The tribunal also criticises the methodology of a 2019 report by the Australian Department of Foreign Affairs and Trade, a popular Home Office source:
…none of the sources are identified, there is no explanation as to how the information from these sources was obtained, and there is no annex containing, for example, records of any interviews (unlike the FFM). Indeed, it is unclear whether any formal interviews took place. The report does not provide direct quotes from any source.

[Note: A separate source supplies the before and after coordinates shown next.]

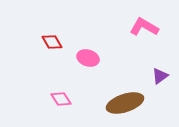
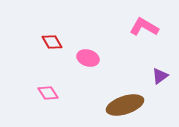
pink diamond: moved 13 px left, 6 px up
brown ellipse: moved 2 px down
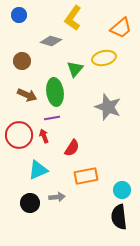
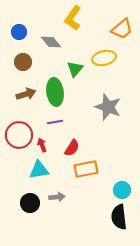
blue circle: moved 17 px down
orange trapezoid: moved 1 px right, 1 px down
gray diamond: moved 1 px down; rotated 35 degrees clockwise
brown circle: moved 1 px right, 1 px down
brown arrow: moved 1 px left, 1 px up; rotated 42 degrees counterclockwise
purple line: moved 3 px right, 4 px down
red arrow: moved 2 px left, 9 px down
cyan triangle: moved 1 px right; rotated 15 degrees clockwise
orange rectangle: moved 7 px up
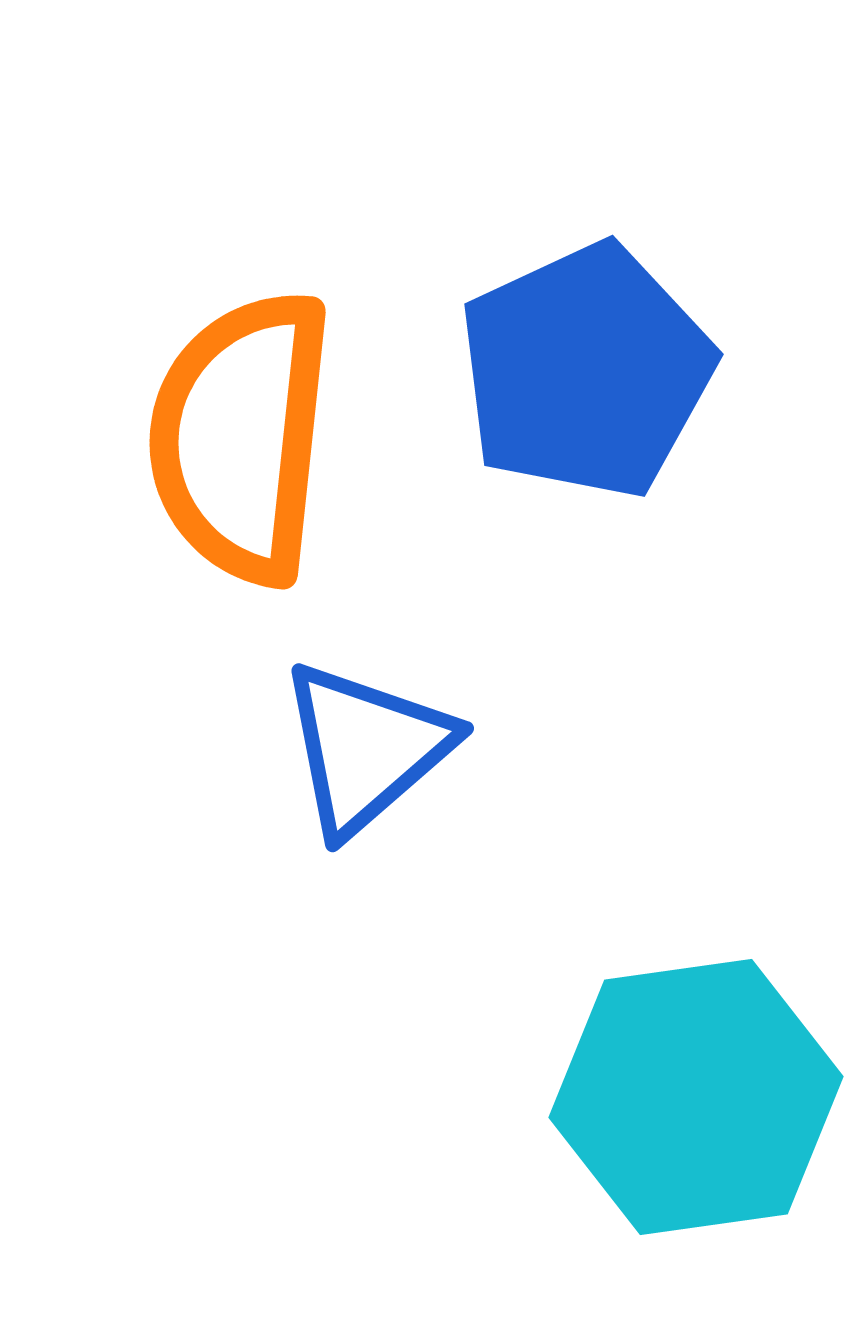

In light of these matters, it is difficult to gauge the reliability of the sources which have informed the ‘judgement and assessment’ applied to them by the authors of the report.

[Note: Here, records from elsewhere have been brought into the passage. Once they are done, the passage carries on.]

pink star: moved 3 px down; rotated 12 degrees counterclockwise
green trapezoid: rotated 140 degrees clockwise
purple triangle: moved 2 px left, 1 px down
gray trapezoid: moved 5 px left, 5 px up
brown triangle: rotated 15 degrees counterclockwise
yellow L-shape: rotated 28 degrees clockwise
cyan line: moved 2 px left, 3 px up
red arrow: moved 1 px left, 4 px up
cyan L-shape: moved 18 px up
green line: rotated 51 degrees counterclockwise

Finally, the tribunal rejected “the unqualified assertion contained in a letter from the British High Commission in Colombo, dated 18 May 2017, that ‘… members of [the eight groups de-proscribed in 2015] whether active or lay, have no reason to fear persecution as a consequence of their affiliation to them from the government of Sri Lanka’” (374).
The outcome for KK and RS themselves
Both appellants were recognised as refugees by the tribunal and therefore features of their cases are noteworthy:
- Neither was a formal member or held an official role in a Tamil diaspora organisation.

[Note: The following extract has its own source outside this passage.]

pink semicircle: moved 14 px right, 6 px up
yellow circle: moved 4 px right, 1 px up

- Both were subject to previous significant credibility findings – both had appeals dismissed with their accounts of torture rejected and this was not open to be re-argued in these proceedings.
- Coming from the war zone may be a positive indicator of genuine nature of Tamil separatism.
- In the case of KK, the Upper Tribunal overturned a finding of the First-tier which questioned whether the claimed activism was consistent with suffering from the mental health effects of torture.
- RS’s risk was raised due to her brother having been a member of the LTTE terrorists in 2007. The guidance confirms that records created are permanent so those with even very LTTE history themselves can rely on these as a relevant factor.
- RS’s activities within TGTE were given particular importance by the group as women are underrepresented in TGTE supporters.
Risk of torture in detention
It is now long established – as the Tribunal held at paragraph 321 – that if detained, Tamils are at real risk of torture. And yet the Home Office continues to make immoral and legally indefensible allegations against Tamils who are at risk.
In one recent shameful episode, the Home Office accused Tamil asylum seekers of inflicting torture scars on one another. The Sri Lankan regime used this to discredit international human rights campaigns against torture and referred to Freedom from Torture as a “proxy terror group”. This continued until the Supreme Court in KV (Sri Lanka) [2019] UKSC 10 pointed out that there was no evidence of this practice.
In KK and RS, the Home Office argued that returnees arrested by the authorities could save themselves from harm by informing on their communities, who would then in turn be at risk of torture. Asking refugees to do so could be “relatively innocuous” and that as the Tamil North is underdeveloped, returning Tamils might willingly do so for financial gain. The tribunal did not entertain this frankly offensive and unevidenced submission. To do so would have undermined a legally literate and principled decision, rooted in the evidence, which clearly explains that the majority of sur place activists are reasonably likely to be refugees.